Differential synaptic localization of GluR2 and EAAC1 in the macaque monkey entorhinal cortex: A postembedding immunogold study

The synaptic distribution of α-amino-3-hydroxy-5-methyl-4-isoxazole-propionic acid receptor subunit GluR2 and neuronal glutamate transporter subunit EAAC1 were studied using immunogold in layer II of the macaque monkey entorhinal cortex. Immunoreactivity for EAAC1 and GluR2 was frequent at asymmetric synapses and their associated membrane.
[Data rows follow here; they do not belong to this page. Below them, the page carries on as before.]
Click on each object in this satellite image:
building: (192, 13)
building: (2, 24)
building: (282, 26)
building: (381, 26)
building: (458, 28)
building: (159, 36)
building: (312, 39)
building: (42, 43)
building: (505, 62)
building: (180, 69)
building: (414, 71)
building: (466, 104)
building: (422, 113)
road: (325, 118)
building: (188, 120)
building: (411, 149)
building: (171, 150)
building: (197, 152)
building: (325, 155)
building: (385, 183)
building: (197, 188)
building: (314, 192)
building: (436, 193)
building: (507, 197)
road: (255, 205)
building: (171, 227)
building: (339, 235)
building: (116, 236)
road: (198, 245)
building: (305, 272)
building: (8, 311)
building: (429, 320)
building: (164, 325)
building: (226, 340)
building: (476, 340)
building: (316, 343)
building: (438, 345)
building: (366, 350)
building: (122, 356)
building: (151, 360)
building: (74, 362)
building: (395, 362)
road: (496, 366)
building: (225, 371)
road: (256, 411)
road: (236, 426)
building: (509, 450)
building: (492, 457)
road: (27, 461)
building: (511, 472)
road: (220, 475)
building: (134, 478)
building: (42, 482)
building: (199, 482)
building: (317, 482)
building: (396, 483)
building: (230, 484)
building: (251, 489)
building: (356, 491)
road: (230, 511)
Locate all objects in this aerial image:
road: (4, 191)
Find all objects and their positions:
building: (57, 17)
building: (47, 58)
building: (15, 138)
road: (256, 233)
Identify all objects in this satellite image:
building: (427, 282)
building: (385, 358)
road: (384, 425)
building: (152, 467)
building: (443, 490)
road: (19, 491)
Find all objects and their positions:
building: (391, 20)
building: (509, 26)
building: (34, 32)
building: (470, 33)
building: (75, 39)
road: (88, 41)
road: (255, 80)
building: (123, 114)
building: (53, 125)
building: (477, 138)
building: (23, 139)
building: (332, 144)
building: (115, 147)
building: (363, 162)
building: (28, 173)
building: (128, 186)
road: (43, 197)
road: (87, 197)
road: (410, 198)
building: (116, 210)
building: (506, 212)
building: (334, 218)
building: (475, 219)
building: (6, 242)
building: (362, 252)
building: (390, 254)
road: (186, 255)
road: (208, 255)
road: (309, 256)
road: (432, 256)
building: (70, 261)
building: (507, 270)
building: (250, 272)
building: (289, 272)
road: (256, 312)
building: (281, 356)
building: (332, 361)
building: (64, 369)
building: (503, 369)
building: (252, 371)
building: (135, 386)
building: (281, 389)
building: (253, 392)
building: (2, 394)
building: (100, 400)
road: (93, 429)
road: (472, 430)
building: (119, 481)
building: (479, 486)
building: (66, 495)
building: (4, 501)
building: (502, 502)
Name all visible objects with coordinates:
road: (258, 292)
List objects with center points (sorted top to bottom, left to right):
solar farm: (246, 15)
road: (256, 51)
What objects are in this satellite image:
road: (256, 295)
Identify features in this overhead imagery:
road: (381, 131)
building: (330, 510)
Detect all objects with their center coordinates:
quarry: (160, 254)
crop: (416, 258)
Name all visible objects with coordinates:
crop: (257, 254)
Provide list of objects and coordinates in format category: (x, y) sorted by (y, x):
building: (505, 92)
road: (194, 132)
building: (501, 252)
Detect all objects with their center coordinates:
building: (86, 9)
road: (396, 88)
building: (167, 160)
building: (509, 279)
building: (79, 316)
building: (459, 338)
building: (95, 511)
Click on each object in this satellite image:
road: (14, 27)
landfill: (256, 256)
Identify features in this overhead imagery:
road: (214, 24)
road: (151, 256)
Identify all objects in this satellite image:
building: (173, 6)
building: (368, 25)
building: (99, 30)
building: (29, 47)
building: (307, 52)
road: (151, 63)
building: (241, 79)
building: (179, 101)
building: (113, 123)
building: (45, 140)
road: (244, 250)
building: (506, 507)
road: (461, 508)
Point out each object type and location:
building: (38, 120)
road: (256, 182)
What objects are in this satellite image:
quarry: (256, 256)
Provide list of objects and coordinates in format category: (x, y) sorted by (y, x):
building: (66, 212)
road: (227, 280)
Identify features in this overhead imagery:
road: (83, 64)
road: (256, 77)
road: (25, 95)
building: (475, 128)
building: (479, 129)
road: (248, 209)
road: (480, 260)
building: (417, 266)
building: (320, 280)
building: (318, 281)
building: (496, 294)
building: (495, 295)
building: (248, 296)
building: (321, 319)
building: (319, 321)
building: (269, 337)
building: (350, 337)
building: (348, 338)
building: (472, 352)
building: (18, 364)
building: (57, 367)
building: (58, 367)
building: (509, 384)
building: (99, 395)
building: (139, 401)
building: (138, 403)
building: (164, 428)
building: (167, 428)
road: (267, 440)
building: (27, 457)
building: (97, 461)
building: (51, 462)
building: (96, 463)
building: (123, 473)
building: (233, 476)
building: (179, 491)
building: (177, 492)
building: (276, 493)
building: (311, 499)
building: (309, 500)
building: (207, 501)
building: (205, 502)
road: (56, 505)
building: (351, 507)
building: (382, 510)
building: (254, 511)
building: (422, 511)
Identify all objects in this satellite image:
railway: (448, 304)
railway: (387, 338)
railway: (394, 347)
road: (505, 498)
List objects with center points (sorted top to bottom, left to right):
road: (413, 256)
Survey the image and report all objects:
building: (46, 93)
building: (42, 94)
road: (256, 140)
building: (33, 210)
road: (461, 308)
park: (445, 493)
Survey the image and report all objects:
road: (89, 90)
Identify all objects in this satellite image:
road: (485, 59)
The synaptic localization of EAAC1 differed considerably from that of GluR2, in that GluR2 immunolabelling was most commonly located within the postsynaptic density, but EAAC1 localization was more heterogeneous and was predominant at the edge of postsynaptic densities and perisynaptic zones. Since EAAC1 may play an important role in clearing glutamate from the synaptic cleft and intercellular spaces, the high perisynaptic expression of EAAC1 in these neurons could presumably offer a powerful mechanism through which high concentrations of glutamate could be efficiently removed from the synapses following release and interaction with glutamate receptors. The distribution of EAAC1 may also offer protection for these neurons against excessive glutamatergic stimuli that may occur under certain pathological conditions.